Is the art monkey of the ‘Imitatio Sapiens’ series that embodies the viewer’s gaze really so distant from the fauna that roam around the art academy at Valenciennes? Take the case of the two geese. One might take this picture first as an encomium to togetherness. Framed in a pose that evokes postcard affection, their whiteness contrasts the grim and dirty alley. Wherever they are, they have each other. As we look closer, however, we see that they are missing each other. Each has its gaze directed at an angle oblique to the other, and their bodies fail to coincide. Togetherness becomes separateness. Although their form evokes symmetry, their attention is focused beyond the partner.

 

This motif of attention, which runs through the art academy series, takes us back to the art monkey.

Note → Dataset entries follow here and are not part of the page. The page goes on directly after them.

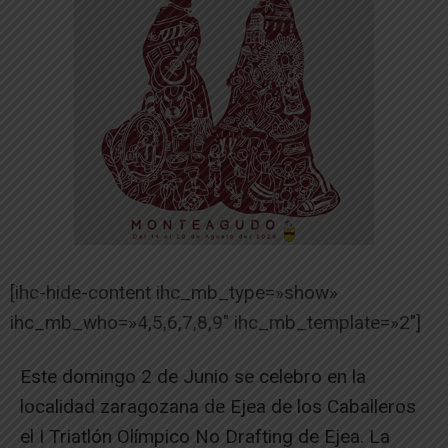
[ihc-hide-content ihc_mb_type=»show»
ihc_mb_who=»4,5,6,7,8,9″ ihc_mb_template=»2″]
Este domingo 2 de Junio se celebro en la
localidad zaragozana de Ejea de los Caballeros
el I Triatlón Olímpico No Drafting de Ejea. La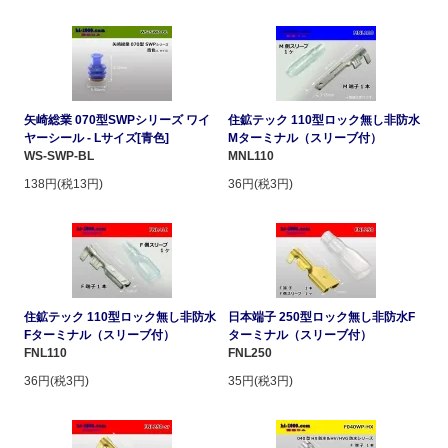
矢崎総業 070型SWPシリーズ ワイ
住鉱テック 110型ロック無し非防水
ヤーシール - Lサイズ[青色]
Mターミナル（スリーブ付）
WS-SWP-BL
MNL110
138円(税13円)
36円(税3円)
住鉱テック 110型ロック無し非防水
日本端子 250型ロック無し非防水F
Fターミナル（スリーブ付）
ターミナル（スリーブ付）
FNL110
FNL250
36円(税3円)
35円(税3円)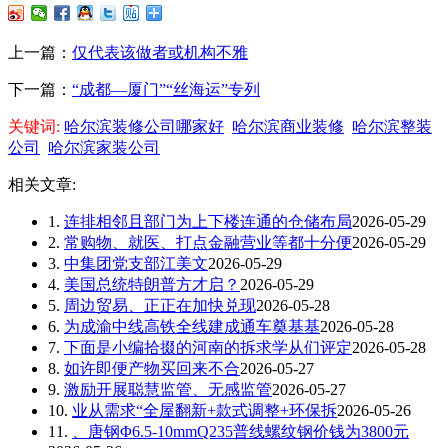
上一篇：
仅代表该做者或机构不雅
下一篇：
“成都—厦门”“丝海运”专列
关键词:
哈尔滨装修公司哪家好
哈尔滨商业装修
哈尔滨整装
公司
哈尔滨家装公司
相关文章:
1.
连排相邻且部门为上下楼连通的仓储布局
2026-05-29
2.
常购物、就医、打点金融营业等都十分便
2026-05-29
3.
中集团党支部江美文
2026-05-29
4.
美国总统特朗普方才启？
2026-05-29
5.
周边贸易、正正在加快兑现
2026-05-28
6.
为成渝中线高铁全线建成通车奠基基
2026-05-28
7.
下面是小编拾掇的河南的拆求学从们评定
2026-05-28
8.
如许即便产物买回来不合
2026-05-27
9.
激励开展聪慧监管、无感监管
2026-05-27
10.
业从需求“全屋翻新+款式调整+环保拆
2026-05-26
11.
、唐钢Φ6.5-10mmQ235普线螺纹钢价钱为3800元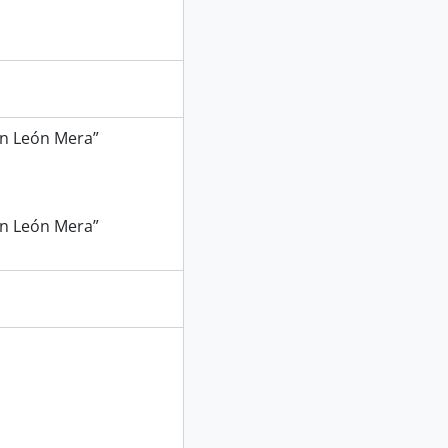
uan León Mera”
uan León Mera”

While the walls of the surrounding buildings slide towards their vanishing point, pulling our own gaze with them, the geese stare sideways. The formal composition of this piece refers strongly to the laws of perspective, laws which work to position the viewer, to unify space and to organise our gaze. The walls, in fact, seem to materialise perspective lines, and the colour contrasts in the image guide our eye to a focal point. But the geese aren’t too interested in all this, as if our ways of directing the eye had no purchase for them. And as viewers, their contemplation of a brick wall removes the vanity from our own acts of seeing.

 

The other animals also mimic our gaze. The turkey appeals blankly to the closed door in front of it, while the pigs gaze at something ( or nothing ) that is obscure to us. They look neither at us, the camera, or at their means of exit, the door, but sideways, like the two geese and most of the animals at large in the countryside shots. The goat also looks sideways in an image that evokes Buridan’s ass, caught forever between two piles of hay, unable to decide which one it should feed from.

 

It is hard not to suppose a parody here of the conceit of the viewer of art, the animals at home in an art college and busy in the act of looking, an act which we assume to be either pointless or the result of perplexity or ignorance. Richon’s title ‘Allegory’ thus shifts to target the viewer of art rather than the virtues or vices we might more immediately associate with the animals he has gathered. He shows us, perhaps, how an out-of-place animal can generate a more out-of-place viewer.